Paul, you have such a distinctive lyrical style. How did you learn to do that?
PAUL BANKS: Sometimes I think maybe having learned a foreign language early on informed my understanding of the way meaning is conveyed and the way that words are put together. And then, I’ve had a disruptive impulse in me since I was a kid. I think language is a really, really good way to be disruptive. So I think trying to subvert norms of how language is used was just an impulse. It’s like a quiet way of being anarchic.
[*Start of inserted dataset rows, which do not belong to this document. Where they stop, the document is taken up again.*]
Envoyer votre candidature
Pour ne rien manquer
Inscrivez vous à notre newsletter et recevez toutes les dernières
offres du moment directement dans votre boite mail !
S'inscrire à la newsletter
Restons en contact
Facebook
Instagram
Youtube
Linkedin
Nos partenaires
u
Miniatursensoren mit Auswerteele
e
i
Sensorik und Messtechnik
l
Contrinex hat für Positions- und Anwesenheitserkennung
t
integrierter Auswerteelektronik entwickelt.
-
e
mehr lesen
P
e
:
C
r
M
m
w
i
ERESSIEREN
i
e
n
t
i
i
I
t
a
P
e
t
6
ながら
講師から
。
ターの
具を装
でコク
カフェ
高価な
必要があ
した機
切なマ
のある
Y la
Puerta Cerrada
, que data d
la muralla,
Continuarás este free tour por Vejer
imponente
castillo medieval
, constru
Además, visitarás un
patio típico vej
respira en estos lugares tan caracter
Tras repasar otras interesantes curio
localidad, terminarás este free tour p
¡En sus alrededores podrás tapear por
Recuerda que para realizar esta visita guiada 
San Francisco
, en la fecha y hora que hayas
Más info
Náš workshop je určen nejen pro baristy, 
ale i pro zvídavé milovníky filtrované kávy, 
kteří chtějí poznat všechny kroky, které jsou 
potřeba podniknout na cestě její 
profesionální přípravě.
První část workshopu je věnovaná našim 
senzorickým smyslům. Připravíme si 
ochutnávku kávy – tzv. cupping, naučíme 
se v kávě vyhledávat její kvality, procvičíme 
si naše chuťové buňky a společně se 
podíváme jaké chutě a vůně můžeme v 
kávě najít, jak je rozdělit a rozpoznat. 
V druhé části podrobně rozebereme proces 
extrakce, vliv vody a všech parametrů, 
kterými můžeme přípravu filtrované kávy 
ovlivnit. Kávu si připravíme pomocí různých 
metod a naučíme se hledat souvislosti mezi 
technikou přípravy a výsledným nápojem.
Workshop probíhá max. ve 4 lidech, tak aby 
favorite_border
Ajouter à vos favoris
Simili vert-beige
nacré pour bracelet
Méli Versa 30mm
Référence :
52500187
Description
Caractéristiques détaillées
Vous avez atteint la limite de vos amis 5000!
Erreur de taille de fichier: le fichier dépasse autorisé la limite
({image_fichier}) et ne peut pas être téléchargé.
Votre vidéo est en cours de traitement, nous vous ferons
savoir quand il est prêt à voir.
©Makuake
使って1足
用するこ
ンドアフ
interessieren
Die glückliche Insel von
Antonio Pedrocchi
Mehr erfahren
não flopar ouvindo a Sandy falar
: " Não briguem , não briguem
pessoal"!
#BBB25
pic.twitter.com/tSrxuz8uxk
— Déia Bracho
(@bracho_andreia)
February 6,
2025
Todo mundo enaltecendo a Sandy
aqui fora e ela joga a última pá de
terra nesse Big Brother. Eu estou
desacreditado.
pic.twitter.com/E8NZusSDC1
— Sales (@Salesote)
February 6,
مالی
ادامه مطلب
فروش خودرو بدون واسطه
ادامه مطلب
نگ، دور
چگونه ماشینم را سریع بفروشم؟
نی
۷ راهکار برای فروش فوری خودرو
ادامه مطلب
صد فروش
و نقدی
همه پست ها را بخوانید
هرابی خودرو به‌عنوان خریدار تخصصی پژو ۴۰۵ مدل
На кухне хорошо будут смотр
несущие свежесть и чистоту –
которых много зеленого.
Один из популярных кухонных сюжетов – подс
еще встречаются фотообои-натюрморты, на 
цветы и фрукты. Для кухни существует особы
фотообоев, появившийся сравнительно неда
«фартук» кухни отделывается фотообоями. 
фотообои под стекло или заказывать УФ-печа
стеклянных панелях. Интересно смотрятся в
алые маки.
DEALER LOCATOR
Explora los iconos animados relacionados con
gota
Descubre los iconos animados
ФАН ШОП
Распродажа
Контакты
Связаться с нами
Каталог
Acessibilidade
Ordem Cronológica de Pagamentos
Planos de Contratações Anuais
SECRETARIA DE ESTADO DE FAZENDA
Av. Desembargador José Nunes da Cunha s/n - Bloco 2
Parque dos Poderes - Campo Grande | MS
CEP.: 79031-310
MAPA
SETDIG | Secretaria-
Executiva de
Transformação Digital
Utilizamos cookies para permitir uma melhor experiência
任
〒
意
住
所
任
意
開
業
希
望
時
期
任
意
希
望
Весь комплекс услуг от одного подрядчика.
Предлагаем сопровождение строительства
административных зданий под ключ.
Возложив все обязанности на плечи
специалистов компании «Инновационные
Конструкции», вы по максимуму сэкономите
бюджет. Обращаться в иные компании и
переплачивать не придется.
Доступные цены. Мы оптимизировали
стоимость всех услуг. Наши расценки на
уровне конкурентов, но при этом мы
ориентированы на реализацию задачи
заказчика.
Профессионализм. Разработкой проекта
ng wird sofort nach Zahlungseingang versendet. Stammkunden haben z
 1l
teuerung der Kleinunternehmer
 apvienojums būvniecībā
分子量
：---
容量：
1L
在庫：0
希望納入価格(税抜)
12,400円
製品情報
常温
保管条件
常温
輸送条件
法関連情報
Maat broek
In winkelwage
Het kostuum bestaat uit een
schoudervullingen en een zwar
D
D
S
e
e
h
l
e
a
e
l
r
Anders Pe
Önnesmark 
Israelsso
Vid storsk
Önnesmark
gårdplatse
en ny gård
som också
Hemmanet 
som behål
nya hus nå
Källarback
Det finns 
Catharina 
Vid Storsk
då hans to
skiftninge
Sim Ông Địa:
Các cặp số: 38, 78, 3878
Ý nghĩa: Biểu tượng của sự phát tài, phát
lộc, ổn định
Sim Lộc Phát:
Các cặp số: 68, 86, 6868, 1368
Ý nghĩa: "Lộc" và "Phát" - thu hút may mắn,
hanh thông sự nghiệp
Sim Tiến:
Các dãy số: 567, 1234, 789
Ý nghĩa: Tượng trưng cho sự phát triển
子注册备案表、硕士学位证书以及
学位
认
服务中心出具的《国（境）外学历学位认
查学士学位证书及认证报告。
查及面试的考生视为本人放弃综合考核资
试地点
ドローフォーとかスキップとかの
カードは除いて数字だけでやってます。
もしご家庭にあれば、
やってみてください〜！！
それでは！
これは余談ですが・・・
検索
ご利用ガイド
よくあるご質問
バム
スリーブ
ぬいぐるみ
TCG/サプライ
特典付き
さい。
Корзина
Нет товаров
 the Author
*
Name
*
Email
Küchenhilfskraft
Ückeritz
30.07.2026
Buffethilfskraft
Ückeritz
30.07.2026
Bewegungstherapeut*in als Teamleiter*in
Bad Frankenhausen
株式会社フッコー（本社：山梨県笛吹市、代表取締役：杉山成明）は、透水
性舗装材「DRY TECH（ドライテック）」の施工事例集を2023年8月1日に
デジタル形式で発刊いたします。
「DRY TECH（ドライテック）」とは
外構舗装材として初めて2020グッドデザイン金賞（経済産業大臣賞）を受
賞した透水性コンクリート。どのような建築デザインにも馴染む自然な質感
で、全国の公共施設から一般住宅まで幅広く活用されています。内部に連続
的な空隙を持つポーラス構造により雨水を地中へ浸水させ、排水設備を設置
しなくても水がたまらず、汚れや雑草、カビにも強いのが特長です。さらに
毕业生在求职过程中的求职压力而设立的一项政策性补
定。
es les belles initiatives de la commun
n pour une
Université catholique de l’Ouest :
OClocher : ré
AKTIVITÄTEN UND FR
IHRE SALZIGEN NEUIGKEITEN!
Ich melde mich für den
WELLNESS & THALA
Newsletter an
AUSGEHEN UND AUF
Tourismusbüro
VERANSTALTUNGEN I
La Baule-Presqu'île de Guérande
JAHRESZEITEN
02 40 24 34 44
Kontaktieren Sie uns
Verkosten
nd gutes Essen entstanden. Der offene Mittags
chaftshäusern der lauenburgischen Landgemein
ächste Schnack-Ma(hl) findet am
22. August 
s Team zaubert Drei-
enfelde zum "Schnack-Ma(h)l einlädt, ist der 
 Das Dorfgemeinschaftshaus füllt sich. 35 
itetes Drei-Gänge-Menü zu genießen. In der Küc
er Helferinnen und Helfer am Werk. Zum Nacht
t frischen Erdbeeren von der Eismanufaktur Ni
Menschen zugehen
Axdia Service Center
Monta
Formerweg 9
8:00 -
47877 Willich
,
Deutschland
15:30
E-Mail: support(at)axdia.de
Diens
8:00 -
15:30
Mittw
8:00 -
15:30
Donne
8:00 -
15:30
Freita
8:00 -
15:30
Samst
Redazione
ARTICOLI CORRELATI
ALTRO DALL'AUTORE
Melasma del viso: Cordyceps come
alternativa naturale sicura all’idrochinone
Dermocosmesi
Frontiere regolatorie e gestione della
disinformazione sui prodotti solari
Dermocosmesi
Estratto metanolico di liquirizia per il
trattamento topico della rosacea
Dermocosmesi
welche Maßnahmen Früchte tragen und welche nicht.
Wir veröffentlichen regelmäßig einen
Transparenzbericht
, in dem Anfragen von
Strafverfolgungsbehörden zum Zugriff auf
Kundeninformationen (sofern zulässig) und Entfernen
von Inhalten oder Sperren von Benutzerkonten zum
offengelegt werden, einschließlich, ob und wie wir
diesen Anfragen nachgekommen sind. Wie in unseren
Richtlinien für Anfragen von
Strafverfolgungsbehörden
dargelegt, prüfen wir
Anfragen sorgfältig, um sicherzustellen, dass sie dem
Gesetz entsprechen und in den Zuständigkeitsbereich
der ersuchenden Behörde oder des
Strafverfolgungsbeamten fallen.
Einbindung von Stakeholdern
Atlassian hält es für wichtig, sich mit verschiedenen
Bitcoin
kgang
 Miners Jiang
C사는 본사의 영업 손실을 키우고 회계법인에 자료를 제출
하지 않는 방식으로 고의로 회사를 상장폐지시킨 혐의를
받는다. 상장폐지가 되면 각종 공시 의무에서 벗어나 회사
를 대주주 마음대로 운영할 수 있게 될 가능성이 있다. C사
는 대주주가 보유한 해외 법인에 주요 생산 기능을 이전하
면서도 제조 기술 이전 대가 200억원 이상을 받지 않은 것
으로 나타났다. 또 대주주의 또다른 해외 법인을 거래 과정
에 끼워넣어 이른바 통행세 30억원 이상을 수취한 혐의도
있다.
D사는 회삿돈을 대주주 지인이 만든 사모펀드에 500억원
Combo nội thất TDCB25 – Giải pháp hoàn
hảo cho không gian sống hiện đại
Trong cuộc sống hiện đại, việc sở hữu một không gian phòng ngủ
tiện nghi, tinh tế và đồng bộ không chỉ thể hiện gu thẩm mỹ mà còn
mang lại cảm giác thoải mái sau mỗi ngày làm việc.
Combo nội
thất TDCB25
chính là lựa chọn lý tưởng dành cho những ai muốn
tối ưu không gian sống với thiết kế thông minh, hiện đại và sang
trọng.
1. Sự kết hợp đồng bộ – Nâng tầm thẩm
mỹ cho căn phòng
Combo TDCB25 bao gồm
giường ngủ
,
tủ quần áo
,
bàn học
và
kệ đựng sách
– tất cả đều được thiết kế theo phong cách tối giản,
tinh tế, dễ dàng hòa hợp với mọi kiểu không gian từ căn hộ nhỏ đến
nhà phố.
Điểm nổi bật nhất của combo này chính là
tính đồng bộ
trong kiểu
What’s coming up next for Muzz?
PAUL BANKS: Depending on how long the pandy goes on – I didn’t coin “pandy” but I like it – I’m really happy that the livestream went as well as it did. [On December 4, Muzz put on a livestreamed concert from Kingston, New York.] I feel like we created a piece of art and it was well-received and it worked, and I enjoyed doing that, so I know we could try another one of those. And if we’re not locked in, then I think we’re all very eagerly awaiting doing live shows and hitting the road. We’re also already writing new music, and I think we could definitely come up with a bunch of covers because they’re fun. So yeah, there’s lots of avenues open.
The Covers EP by Muzz was released on December 9.